## Source extract
As the 1996-1997 Term of the United States Supreme Court drew to a close, it became clear that the big winner was, once again, federalism. The Court held that there is no national constitutional right to die.(1) Consequently, the issue of doctor-assisted suicide is going to continue to be a matter for state lawmakers rather than federal judges. Nor, the Court said, may Congress create (religious) rights and impose them on the states under the guise of merely enforcing the Fourteenth Amendment.(2) That is, the states will be bound by the Supreme Court's interpretation of the Bill of Rights, not Congress's enlargement of it.(3) And, most forthrightly of all with respect to federalism, the central government, we are told in Printz v. United States,(4) cannot commandeer state law enforcers to implement federal gun control law.(5) The Brady Law thus runs afoul of the Tenth Amendment.
The Tenth Amendment! That mere "truism"(6) has once again become a potent restriction on federal authority. As liberals nervously ponder a future with a revived Tenth Amendment,(7) they have forgotten their darling, itself a product of that same Amendment: the "New Judicial Federalism."(8) Isn't it the Tenth Amendment that empowers and protects state courts when they broaden rights on state law grounds?(9) Doesn't the same principle of federalism that undid the Brady Law also enable Hawaii to recognize same-sex marriage,(10) Kentucky to strike down a ban on anal intercourse,(11) and a host of states to find a right to equal school funding that does not exist in the Federal Constitution?(12) Ah, but perhaps that is someone else's federalism.
In this Article, I wish to explore the implications for state courts of the continued development of Tenth Amendment principles. What if decentralization--the restoration of state authority--were to extend to the more bloated aspects of federal constitutional law? What if the Supreme Court were to say that only truly fundamental rights and those procedures essential to their maintenance are required by the Fourteenth Amendment, and that the Tenth Amendment leaves to state discretion all other procedural matters? In other words, what if the Court were to disincorporate some of the rotting planks (perhaps overly rigid planks is the better metaphor) of the federal floor? What if it were to overturn Miranda v. Arizona,(13) for instance, since it has said unambiguously that the famed warnings are not constitutional mandates?(14) Would the state courts be ready to develop, on their own, a responsible body of state criminal procedure law?
In one sense, the answer is surely "yes." The state courts have now demonstrated beyond peradventure that they are sensitive enough to individual rights to be trusted to protect them where they need to be protected, and to narrow them in an appropriate manner where they need to be narrowed.(15) They have already developed a body of state constitutional law much larger than is generally appreciated. Though most of this law mimics Supreme Court doctrine, a significant chunk of it establishes broader rights.(16) There is also compelling evidence--in the low number of federal court reversals (on habeas corpus petitions to the lower federal courts, and both habeas and direct appeals to the Supreme Court(17))--that the state courts do an admirable job protecting federal constitutional rights.
Unfortunately, however, not all states are comfortable with state constitutional law. Some state courts would be caught fiat-footed by disincorporation. They would have to begin taking state law much more seriously. Once some of the federal floor is eliminated, state law will have to move to the forefront because state law will be the only game in town. State law, in other words, will not just be an option, it will be a necessity. The states least prepared for disincorporation will be those that have resisted the development of state constitutional law. It is to these state courts--presumably among the most "conservative" state tribunals--that this Article is addressed.(18)

## To do
- 1) List every holding from the 1996-1997 Supreme Court Term that the article on federalism describes in its first paragraph.
- 2) Carry on the article on federalism for one more paragraph, starting after its final sentence.
The entries that follow come from a separate source and are not part of the article on federalism.

## Data section

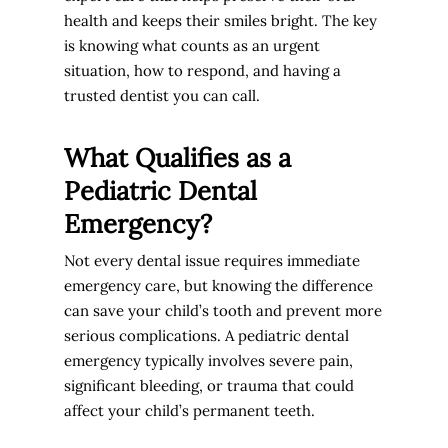
health and keeps their smiles bright. The key
is knowing what counts as an urgent
situation, how to respond, and having a
trusted dentist you can call.
What Qualifies as a
Pediatric Dental
Emergency?
Not every dental issue requires immediate
emergency care, but knowing the difference
can save your child’s tooth and prevent more
serious complications. A pediatric dental
emergency typically involves severe pain,
significant bleeding, or trauma that could
affect your child’s permanent teeth.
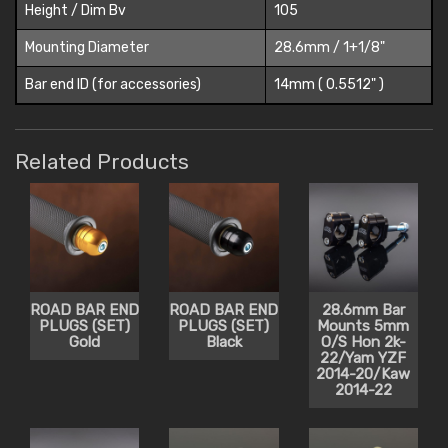
Height / Dim Bv
105
Mounting Diameter
28.6mm / 1+1/8"
Bar end ID (for accessories)
14mm ( 0.5512" )
Related Products
ROAD BAR END
ROAD BAR END
28.6mm Bar
PLUGS (SET)
PLUGS (SET)
Mounts 5mm
Gold
Black
O/S Hon 2k-
22/Yam YZF
2014-20/Kaw
2014-22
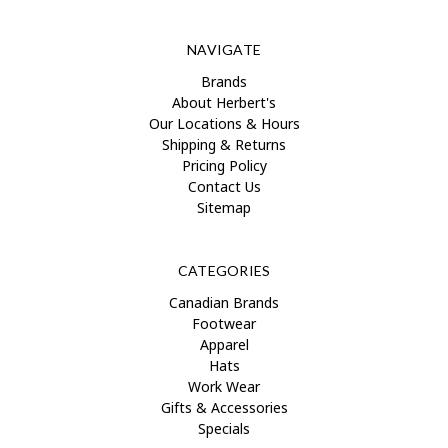
NAVIGATE
Brands
About Herbert's
Our Locations & Hours
Shipping & Returns
Pricing Policy
Contact Us
Sitemap
CATEGORIES
Canadian Brands
Footwear
Apparel
Hats
Work Wear
Gifts & Accessories
Specials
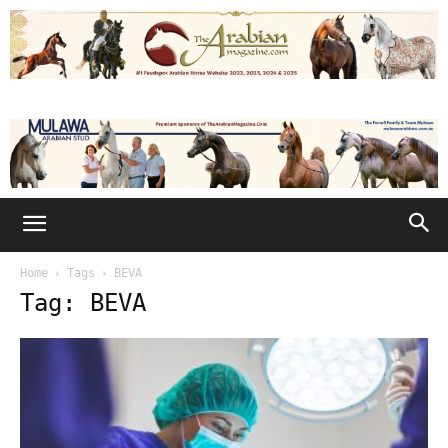
Home
Tags
BEVA
Tag: BEVA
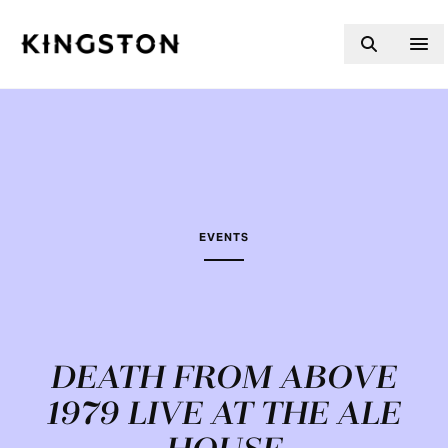
Skip to content
EVENTS
DEATH FROM ABOVE
1979 LIVE AT THE ALE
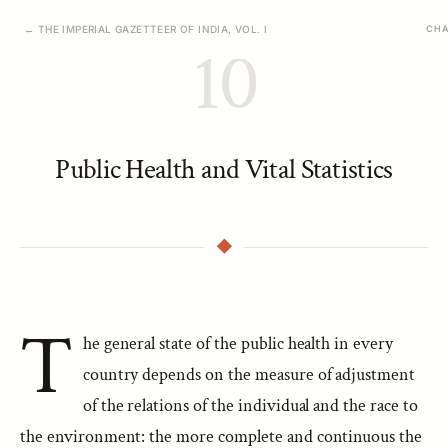
← THE IMPERIAL GAZETTEER OF INDIA, VOL. I
CHA
10
Public Health and Vital Statistics
T
he general state of the public health in every
country depends on the measure of adjustment
of the relations of the individual and the race to
the environment: the more complete and continuous the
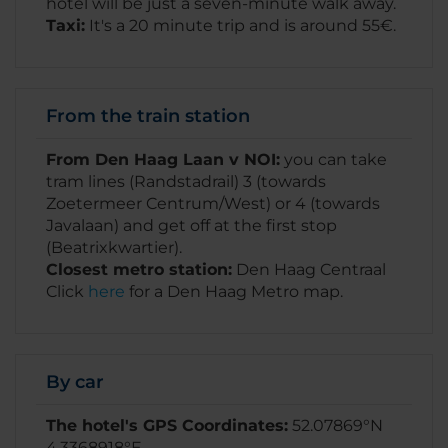
hotel will be just a seven-minute walk away.
Taxi:
It's a 20 minute trip and is around 55€.
From the train station
From Den Haag Laan v NOI:
you can take
tram lines (Randstadrail) 3 (towards
Zoetermeer Centrum/West) or 4 (towards
Javalaan) and get off at the first stop
(Beatrixkwartier).
Closest metro station:
Den Haag Centraal
Click
here
for a Den Haag Metro map.
By car
The hotel's GPS Coordinates:
52.07869°N
4.3368918°E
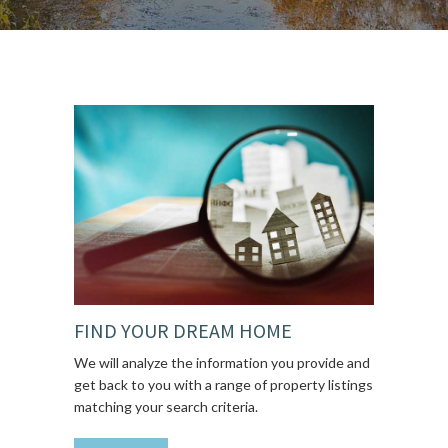
FIND YOUR DREAM HOME
We will analyze the information you provide and
get back to you with a range of property listings
matching your search criteria.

## Answers to the exercise
- 1)
- There is no national constitutional right to die.
- Congress may not create religious rights and impose them on the states under the guise of merely enforcing the Fourteenth Amendment.
- The central government cannot commandeer state law enforcers to implement federal gun control law.

- 2)
Over a decade ago, California Supreme Court Justice Stanley Mosk wrote an article with the intriguing title, State Constitutionalism: Both Liberal and Conservative.(19) Justice Mosk made the point that states' rights have had dramatic ups and downs throughout American history, and that in its then current incarnation (circa early 1980s), state constitutionalism was in jeopardy because it was the product of a shaky liberal-conservative coalition.(20) He described the benefits of state constitutionalism to the members of this tentative alliance as follows:
For the liberal, there is the prospect of continued expansion
of individual rights and liberties; the work of the Warren
Court can be carried on at the state level. For the conservative,
state constitutionalism represents the triumph of federalism;
crucial decisions about the apportionment of rights
and benefits are decided by state courts responsive to local
needs, rather than by a distant United States Supreme
Court, perceived as insensitive.(21)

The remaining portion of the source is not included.